The pharmaceutical industry is bracing for patent-expiration dates that will mean the loss of $25 billion in sales the next three years and $550 million in yearly media buys. Worse, most of Big Pharma has little in the pipeline to offset the loss.

In 2006 alone, patents expire on $17 billion in prescription medications, including such well-known brand names as Allegra, from Aventis; Bristol-Myers Squibb's Pravachol; Merck's Zocor; and Pfizer's Zoloft. Pfizer, meanwhile, is also awaiting a U.S. court ruling that could mean a loss of patent protection for the world's top-selling drug, Lipitor, four years earlier than expected.

And those are just the so-called blockbusters, drugs that take in at least $1 billion a year in sales. IMS Health estimates the total sales loss of drugs coming off patent protection by the end of 2008 to be nearly $40 billion.

For the majority of drug makers, "there is no `little purple pill' this time around," said an executive for one top 10 pharma company, referring to Nexium from AstraZeneca, which successfully defied the expiration of its patent for Prilosec two years ago with an Rx-to-OTC switch, and by producing and marketing Nexium as a better second-generation prescription heartburn medication.

Generic growth

The loss to the pharmaceutical companies-many of whom declined to comment or did not return a call for this story-will be a boon to generic drug-makers. Generics' share of the U.S. prescription drug market grew from 33% in 1990 to 54% last year, according to IMS, which estimates that global sales will increase from $29 billion in 2003 to $49 billion in 2007 because of the patent expirations. According to the National Association of Chain Drug Stores, the average price of a brand-name drug was $84.21 last year; the average price of a generic was $30.56.

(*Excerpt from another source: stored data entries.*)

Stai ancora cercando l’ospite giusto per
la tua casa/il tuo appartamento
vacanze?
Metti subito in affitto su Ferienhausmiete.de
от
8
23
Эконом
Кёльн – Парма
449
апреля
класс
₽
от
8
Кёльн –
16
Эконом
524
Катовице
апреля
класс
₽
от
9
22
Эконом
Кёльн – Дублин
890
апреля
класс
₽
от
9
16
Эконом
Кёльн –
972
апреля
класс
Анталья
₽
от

Despite the price disparity to the consumer, however, Meredith Adler, an analyst at Lehman Bros., New York, said generic drugs "garner at least $5 more in gross profit dollars [for retail pharmacies] than the branded equivalent."

Generic sales could climb if Pfizer's Lipitor comes off patent protection in 2007 instead of 2011. Lipitor, with $10 billion in sales last year, accounts for 20% of all Pfizer sales. Pfizer won a British court case last week against Indian drug-maker Ranbaxy Laboratories, but a U.S. court case brought by the Indian company remains. Ranbaxy is questioning the validity of two patents on Lipitor and believes it should be able to market a generic version as soon as 2007.

Many believe Pfizer, which also faces the loss of Norvasc to patent protection in 2007 and Zyrtec in 2008, will prevail in the eventual U.S. court ruling as in the British court case. But Pfizer also has other problems to deal with regarding its drugs and generics. Earlier this month, pharmacy-benefits manager Express Scripts pulled Lipitor, Norvasc, Caduet, Viagra and Detrol from its preferred formulary list for 2006, instead opting to go with cheaper generics.